ZU BEFOLGENDE ANWEISUNGEN
Schreibe den Artikel über die vom Bundestag beschlossene Pflegereform im Anschluss an seinen letzten Satz weiter.

DOKUMENTABSCHNITT
----------------------------------------

Bundestag beschließt Pflegereform mit Tarifvertragspflicht ⋆ Nürnberger Blatt

Altenpflege

Der Weg für die Pflegereform ist frei. Der Bundestag hat am Freitag das Gesetz zur Weiterentwicklung des Gesundheitswesens verabschiedet, mit dem die Koalition die neuen Regelungen zur Pflege verknüpft hatte. Pflegekräfte sollen künftig besser bezahlt und Pflegebedürftige zumindest etwas entlastet werden – Kritiker halten die Reform jedoch für unzureichend.

Die Pflegereform sieht eine Tarifpflicht für alle Pflegeeinrichtungen vor, die Leistungen mit der Pflegeversicherung ab September nächsten Jahres abrechnen. Die Einrichtungen sollen von den Pflegekassen nach dem Tarif vollständig refinanziert werden.

„Applaus reicht nicht“, sagte Bundesarbeitsminister Hubertus Heil (SPD). Dafür setze das neue Gesetz “ein klares Signal”. Rund eine halbe Million Pflegekräfte werden von der Reform profitieren.

----------------------------------------

DATENTEIL

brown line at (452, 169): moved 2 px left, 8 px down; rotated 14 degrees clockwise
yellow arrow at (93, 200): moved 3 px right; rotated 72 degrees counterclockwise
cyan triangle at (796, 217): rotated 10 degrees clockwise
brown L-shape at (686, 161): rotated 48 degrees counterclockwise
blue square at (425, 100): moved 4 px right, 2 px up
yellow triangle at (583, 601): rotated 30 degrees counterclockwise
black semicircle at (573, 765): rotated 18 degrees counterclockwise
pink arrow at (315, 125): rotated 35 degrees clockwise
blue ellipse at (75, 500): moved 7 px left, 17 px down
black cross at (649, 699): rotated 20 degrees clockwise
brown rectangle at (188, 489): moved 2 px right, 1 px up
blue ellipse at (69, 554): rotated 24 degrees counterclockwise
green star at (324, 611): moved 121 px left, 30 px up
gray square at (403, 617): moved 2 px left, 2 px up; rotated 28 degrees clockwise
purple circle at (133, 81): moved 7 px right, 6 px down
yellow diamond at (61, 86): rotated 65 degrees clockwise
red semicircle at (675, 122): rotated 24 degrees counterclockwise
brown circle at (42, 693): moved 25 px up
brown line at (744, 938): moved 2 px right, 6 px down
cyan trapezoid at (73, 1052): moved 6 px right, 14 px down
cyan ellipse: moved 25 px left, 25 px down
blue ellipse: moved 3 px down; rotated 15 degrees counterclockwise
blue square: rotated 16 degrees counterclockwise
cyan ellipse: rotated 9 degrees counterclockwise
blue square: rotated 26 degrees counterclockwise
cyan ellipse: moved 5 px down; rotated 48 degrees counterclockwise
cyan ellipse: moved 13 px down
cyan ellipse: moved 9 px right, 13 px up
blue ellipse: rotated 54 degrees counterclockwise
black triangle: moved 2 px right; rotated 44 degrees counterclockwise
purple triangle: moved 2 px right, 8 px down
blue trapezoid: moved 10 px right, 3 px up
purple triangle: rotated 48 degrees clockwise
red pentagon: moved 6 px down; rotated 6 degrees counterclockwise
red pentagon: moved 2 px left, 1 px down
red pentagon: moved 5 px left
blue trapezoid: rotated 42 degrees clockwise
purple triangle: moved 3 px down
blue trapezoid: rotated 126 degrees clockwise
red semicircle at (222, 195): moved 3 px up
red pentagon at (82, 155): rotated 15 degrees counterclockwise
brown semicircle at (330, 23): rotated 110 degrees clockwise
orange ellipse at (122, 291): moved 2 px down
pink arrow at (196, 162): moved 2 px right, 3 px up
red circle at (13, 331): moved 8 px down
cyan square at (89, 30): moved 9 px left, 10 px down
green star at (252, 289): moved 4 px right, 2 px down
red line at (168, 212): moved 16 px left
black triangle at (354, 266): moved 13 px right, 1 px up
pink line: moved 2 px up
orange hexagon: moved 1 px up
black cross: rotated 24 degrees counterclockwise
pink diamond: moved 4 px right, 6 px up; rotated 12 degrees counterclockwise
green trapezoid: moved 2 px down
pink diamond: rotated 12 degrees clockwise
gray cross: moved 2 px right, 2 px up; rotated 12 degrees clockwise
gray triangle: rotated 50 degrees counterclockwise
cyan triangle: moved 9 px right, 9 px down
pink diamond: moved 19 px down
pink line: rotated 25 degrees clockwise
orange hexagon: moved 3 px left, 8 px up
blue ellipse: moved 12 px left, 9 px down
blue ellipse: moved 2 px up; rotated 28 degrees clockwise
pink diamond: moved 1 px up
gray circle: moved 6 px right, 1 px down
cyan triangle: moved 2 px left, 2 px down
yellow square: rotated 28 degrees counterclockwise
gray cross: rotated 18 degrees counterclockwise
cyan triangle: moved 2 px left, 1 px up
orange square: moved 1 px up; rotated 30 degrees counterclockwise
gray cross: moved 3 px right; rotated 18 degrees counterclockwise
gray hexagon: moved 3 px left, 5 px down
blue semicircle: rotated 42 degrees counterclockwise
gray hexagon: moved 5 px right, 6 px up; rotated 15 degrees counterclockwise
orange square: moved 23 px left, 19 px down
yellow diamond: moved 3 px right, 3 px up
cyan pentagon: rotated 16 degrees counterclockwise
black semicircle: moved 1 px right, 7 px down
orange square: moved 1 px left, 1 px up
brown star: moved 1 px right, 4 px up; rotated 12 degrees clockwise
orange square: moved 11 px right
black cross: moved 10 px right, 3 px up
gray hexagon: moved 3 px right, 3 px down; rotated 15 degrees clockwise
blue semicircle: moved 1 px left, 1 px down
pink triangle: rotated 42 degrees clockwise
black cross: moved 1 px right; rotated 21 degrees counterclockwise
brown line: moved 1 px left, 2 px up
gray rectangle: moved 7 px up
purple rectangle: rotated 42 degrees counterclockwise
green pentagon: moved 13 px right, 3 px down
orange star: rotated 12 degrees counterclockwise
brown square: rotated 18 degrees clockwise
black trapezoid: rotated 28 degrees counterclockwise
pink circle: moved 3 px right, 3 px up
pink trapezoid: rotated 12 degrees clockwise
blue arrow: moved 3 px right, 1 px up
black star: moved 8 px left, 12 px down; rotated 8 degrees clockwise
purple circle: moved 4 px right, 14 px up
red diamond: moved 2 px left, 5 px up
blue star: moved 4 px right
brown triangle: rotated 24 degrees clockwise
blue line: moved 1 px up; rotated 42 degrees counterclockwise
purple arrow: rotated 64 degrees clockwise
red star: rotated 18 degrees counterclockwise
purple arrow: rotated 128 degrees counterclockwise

----------------------------------------

ERGEBNIS DER ÜBUNG
Die Verbesserungen machten “jeden Monat einen echten Unterschied”, sagte Gesundheitsminister Jens Spahn (CDU). Zudem gebe es nun „mehr Kompetenzen für das Pflegepersonal“. Gleichzeitig würden auch pflegebedürftige Menschen entlastet, insbesondere bei längeren Aufenthalten zu Hause, was “ein wichtiger Schritt” sei.

Um eine finanzielle Überforderung der Heimbewohner zu vermeiden, soll der Eigenbeitrag im ersten Jahr des Heimaufenthalts um fünf Prozent gesenkt werden. Im zweiten Jahr zahlt die Pflegeversicherung 25 Prozent, im dritten Jahr 45 Prozent und dann 70 Prozent der Selbstbeteiligung. Andere Kosten wie Unterkunft und Verpflegung sind jedoch nicht von der Entlastung betroffen. In der ambulanten Pflege sollen die Leistungen der Pflegeversicherung um fünf Prozent steigen.

Weitere Neuregelungen betreffen die Arbeit des Pflegepersonals. Sie sollten mehr Entscheidungsbefugnisse bei der Auswahl der richtigen Hilfsmittel und der häuslichen Pflege der Pflegebedürftigen erhalten. Für Pflegeheime soll künftig ein einheitlicher Personalschlüssel gelten, der die Einstellung von zusätzlichem Pflegepersonal ermöglichen soll.

Zur Finanzierung sind ein Bundeszuschuss von jährlich einer Milliarde Euro für die Pflegekassen und eine Erhöhung des Pflegebeitrags für Kinderlose um 0,1 Prozentpunkte vorgesehen, die sich auf rund 400 Millionen Euro belaufen soll.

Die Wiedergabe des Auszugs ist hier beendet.